Swiz (France) est entré dans la peinture par effraction en 2000 en soulevant la trappe d’un toit parisien pour y apposer sa signature.

Depuis, il n’a jamais cessé de peindre, le plus souvent dehors, explorant tunnels, usines désaffectées, lieux en destruction et tous les interstices que le tissu urbain peut proposer pour y étaler ses lettrages décomposés .

Les configurations chaque fois nouvelles de ces lieux ont été des contraintes qui ont nourri sa peinture.

L’abandon, le silence poétique des espaces découverts et leur histoire conditionnent l’intervention qu’il y fera.
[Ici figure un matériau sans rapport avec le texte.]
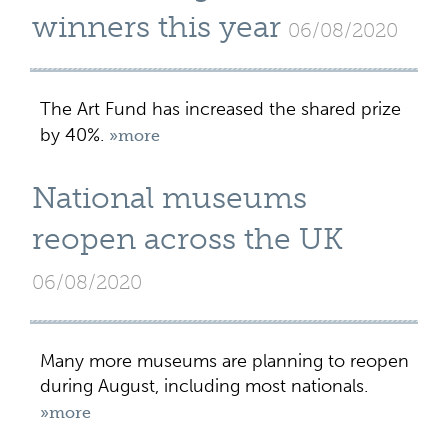
winners this year
06/08/2020
The Art Fund has increased the shared prize
by 40%.
»more
National museums
reopen across the UK
06/08/2020
Many more museums are planning to reopen
during August, including most nationals.
»more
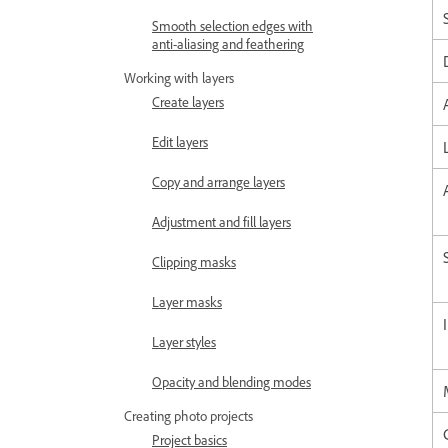
Smooth selection edges with
anti-aliasing and feathering
Working with layers
Create layers
Edit layers
Copy and arrange layers
Adjustment and fill layers
Clipping masks
Layer masks
Layer styles
Opacity and blending modes
Creating photo projects
Project basics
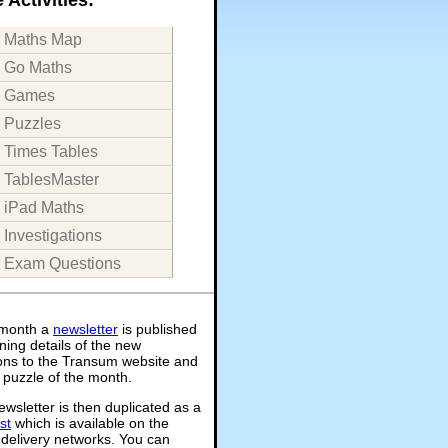
Maths Map
Go Maths
Games
Puzzles
Times Tables
TablesMaster
iPad Maths
Investigations
Exam Questions
month a
newsletter
is published
ning details of the new
ions to the Transum website and
 puzzle of the month.
wsletter is then duplicated as a
st
which is available on the
 delivery networks. You can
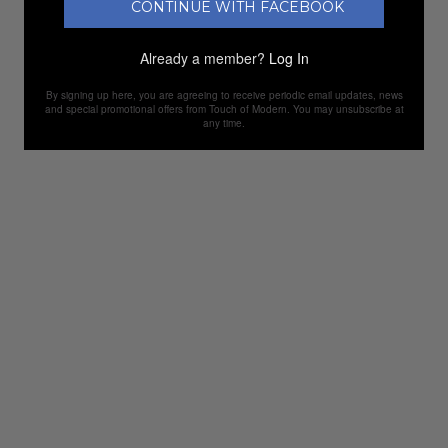
CONTINUE WITH FACEBOOK
Already a member?
Log In
By signing up here, you are agreeing to receive periodic email updates, news
and special promotional offers from Touch of Modern. You may unsubscribe at
any time.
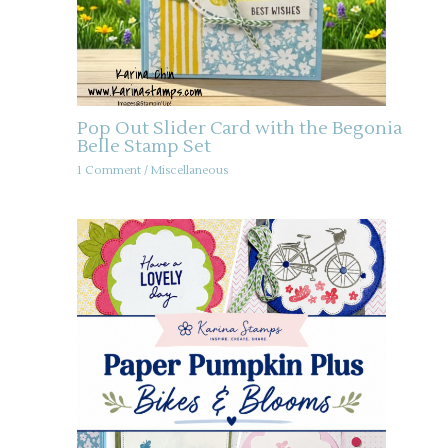
Pop Out Slider Card with the Begonia
Belle Stamp Set
1 Comment
/
Miscellaneous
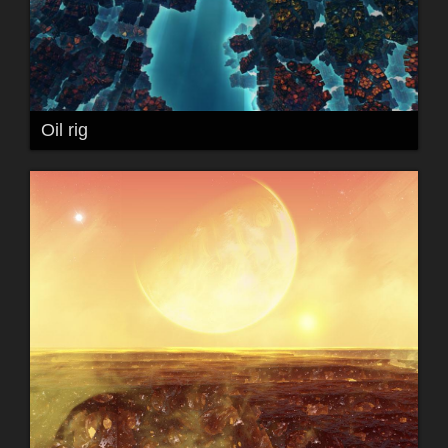
Oil rig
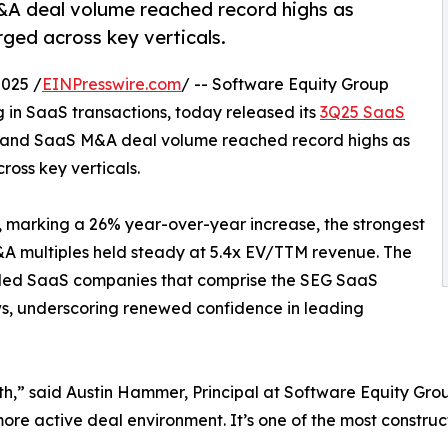
&A deal volume reached record highs as
rged across key verticals.
025 /
EINPresswire.com
/ -- Software Equity Group
g in SaaS transactions, today released its
3Q25 SaaS
e and SaaS M&A deal volume reached record highs as
ross key verticals.
, marking a 26% year-over-year increase, the strongest
A multiples held steady at 5.4x EV/TTM revenue. The
raded SaaS companies that comprise the SEG SaaS
ws, underscoring renewed confidence in leading
th,” said Austin Hammer, Principal at Software Equity Gr
more active deal environment. It’s one of the most constru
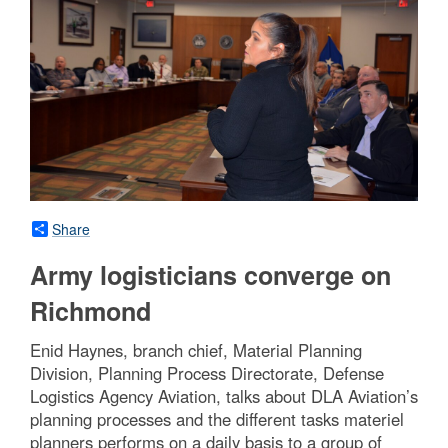
Share
Army logisticians converge on
Richmond
Enid Haynes, branch chief, Material Planning
Division, Planning Process Directorate, Defense
Logistics Agency Aviation, talks about DLA Aviation’s
planning processes and the different tasks materiel
planners performs on a daily basis to a group of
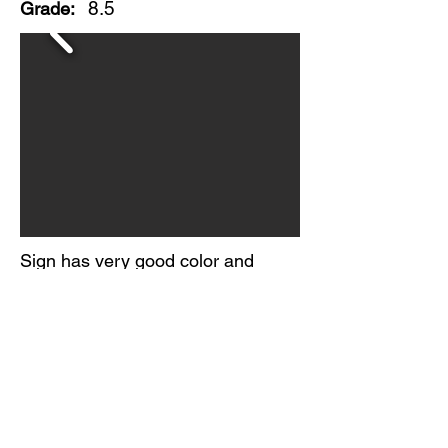
8.5
Grade:
Sign has very good color and
gloss.
Light scratching in the field and
minor edge wear present.
No maker's mark found.
Circa 1950-60s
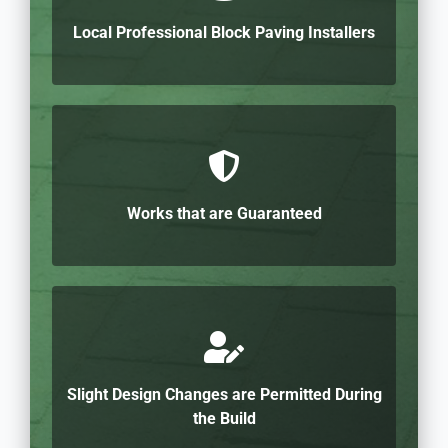
Local Professional Block Paving Installers
Works that are Guaranteed
Slight Design Changes are Permitted During
the Build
Il aime être le dernier témoin de ce qui, très vite, ne sera plus...

Une manière pour lui de déjouer le destin avant la destruction. Ainsi, en 2012, une de ses installations dans les usines Renault a été choisie pour illustrer la couverture d’un livre recensant les interventions artistiques marquantes dans les lieux abandonnés : «Hors du temps 2», paru aux éditions Pyramid. C’est de cette esthétique de déconstruction qu’est né son travail d’atelier. En marge de son travail sur toile, il construit lui-même ses supports, à l’aide de bois récupéré dans la rue, scié, peint puis assemblé pour élaborer des oeuvres à partir de matériaux voués à disparaître. Ces formes deviennent ainsi matière à transmettre ses mots, phrases et pensées.